* [THINGS TO DO]
1. In the Value-at-Risk passage, what average volatility does the example with high- and low-volatility days give for all observations?
2. Please carry on the Value-at-Risk passage from its last sentence.

This result relies on the assumption that returns are serially independent which allows us to set all covariances between returns in different days equal to zero in the formula for the variance. The empirical evidence from the ACF of daily returns indicates that this assumption is likely to be accurate most of the time, although in times of market booms or busts returns could be, temporarily, positively correlated. What would be the effect of positive correlation in returns on VaR? The first-order covariance can be expressed in terms of correlation as $\rho\sigma^2$, with $\rho$ representing the first order serial correlation. To keep things simple, assume that we are interested in calculating VaR for the two-day return, that is, $K=2$. The variance of the cumulative return is $Var(R_{t+1} + R_{t+2})$ which is equal to $Var(R_{t+1}) + Var(R_{t+2}) + 2 Cov(R_{t+1},R_{t+2}) = \sigma^2 + \sigma^2 + 2\rho\sigma^2$. This can be re-written as $2\sigma^2(1+\rho)$ which shows that in the presence of positive correlation $\rho$ the cumulative return becomes riskier, relative to the independent case, since $2\sigma^2(1+\rho) > 2\sigma^2$. The Value-at-Risk for the two-day return is then $VaR^{0.99}_{t+1:t+2} = 2\mu -2.33 * \sigma * \sqrt{2}\sqrt{1+\rho}$, which is smaller relative to the VaR assuming independence that is given by $2\mu -2.33 *\sigma * \sqrt{2}$. Hence, neglecting positive correlation in returns leads to underestimating risk and the potential portfolio loss deriving from an extreme (negative) market movement.

7.1.5 `VaR` assuming non-normality

One of the stylized facts of financial returns is that the empirical frequency of large positive/negative returns is higher relative to the frequency we would expect if returns were normally distributed. This finding of fat tails in the return distribution can be partly explained by time-varying volatility: the extreme returns are the outcome of a regime of high volatility that occurs occasionally, although most of the time returns are in a calm period with low volatility. The effect of mixing periods of high and low volatility is that the (unconditional) volatility estimate based on the full sample overestimates uncertainty when volatility is low, and underestimates it in turbulent times. This can be illustrated with a simple example: assume that in 15% of days volatility is high and equal to 5% while in the remaining 85% of the days it is low and equal to 0.5%. Average volatility based on all observations is then 0.15 * 5 + 0.85 * 0.5 = 1.175%. This implies that in days of high volatility, the returns appear large relative to a standard deviation of 1.175% although they are normal considering that they belong to the high volatility regimes with a standard deviation of 5. On the other hand, the bulk of returns belong to the low volatility regime which looks like a concentration of small returns relative to the average volatility of 1.175%.

* [STORED DATA]
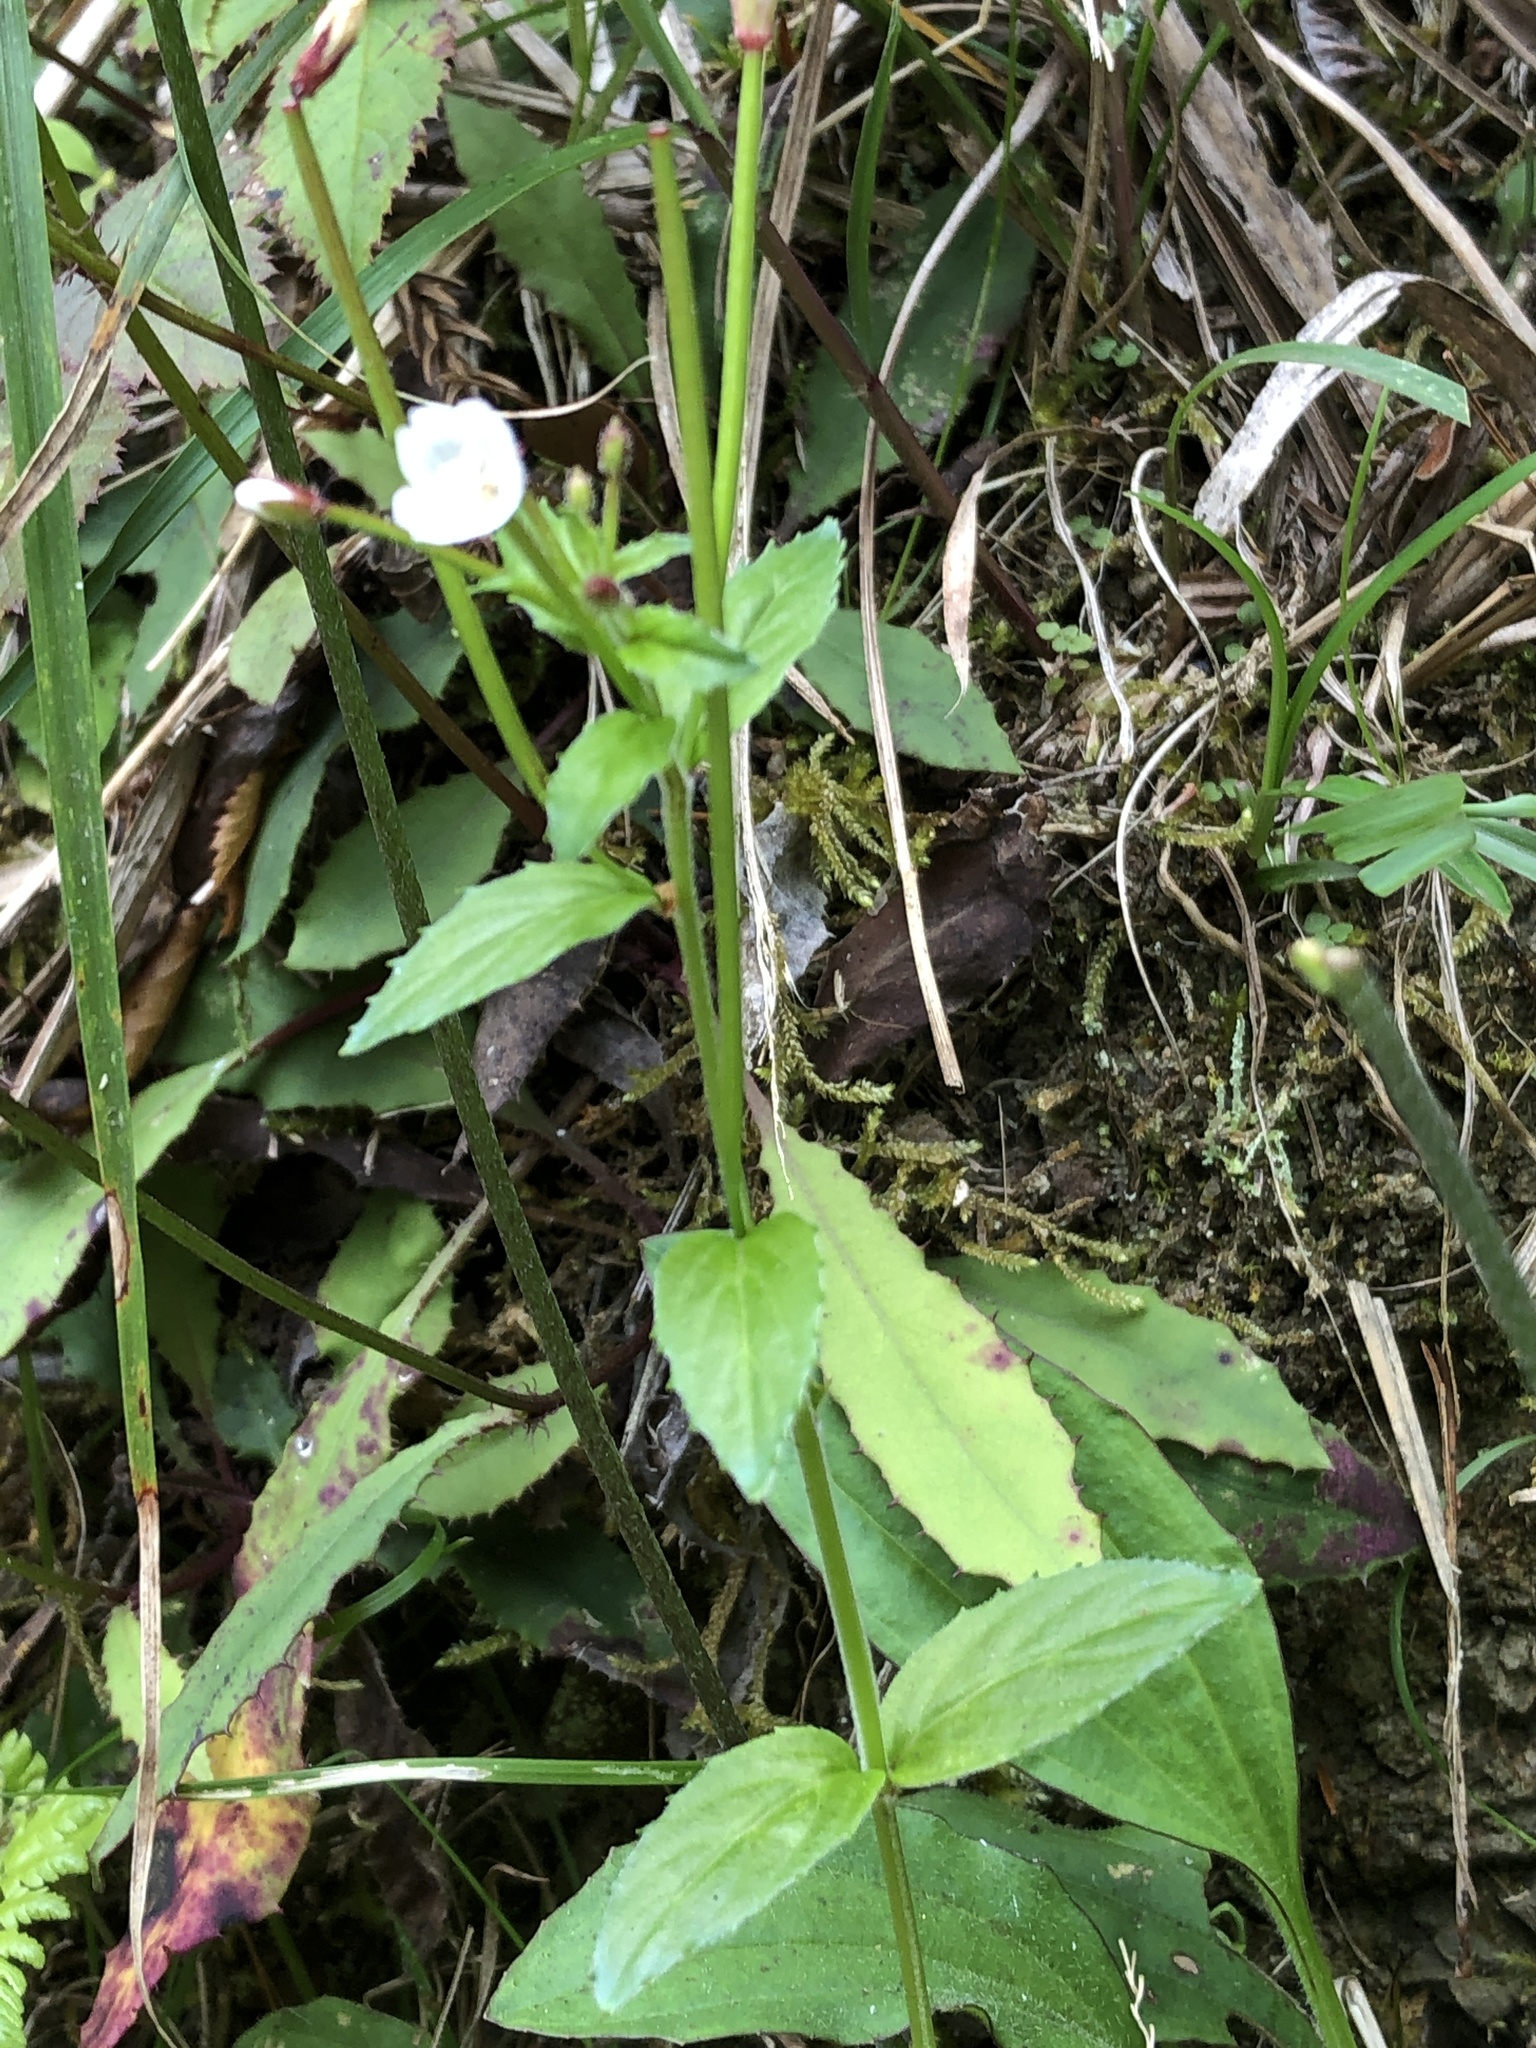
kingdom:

* [RESPONSES TO THE EXERCISE]
1. 1.175%

2.
To evaluate the evidence of deviation from normality, we can calculate the sample skewness and excess kurtosis for the standardized residuals and compare them to the their theoretical value of 0. The skewness of the returns standardized by the EMA volatility estimate is -0.167 and the excess kurtosis is estimated equal to 0.101. Both statistics indicate that the standardized residuals are not close to normality due to the presence of large residuals (kurtosis) in the left tail of the distribution (skewness). This evidence is very important for risk measurement which is mostly concerned with the far left of the distribution: time-variation in volatility is the biggest factor driving non-normality in returns so that when we calculate risk measures we are confident that a combination of the normal distribution and a dynamic method to forecast volatility should provide reasonably accurate VaR estimates. However, we still might want to account for the non-normality in the standardized returns $\epsilon_t$ and we will consider two possible approaches in this Section.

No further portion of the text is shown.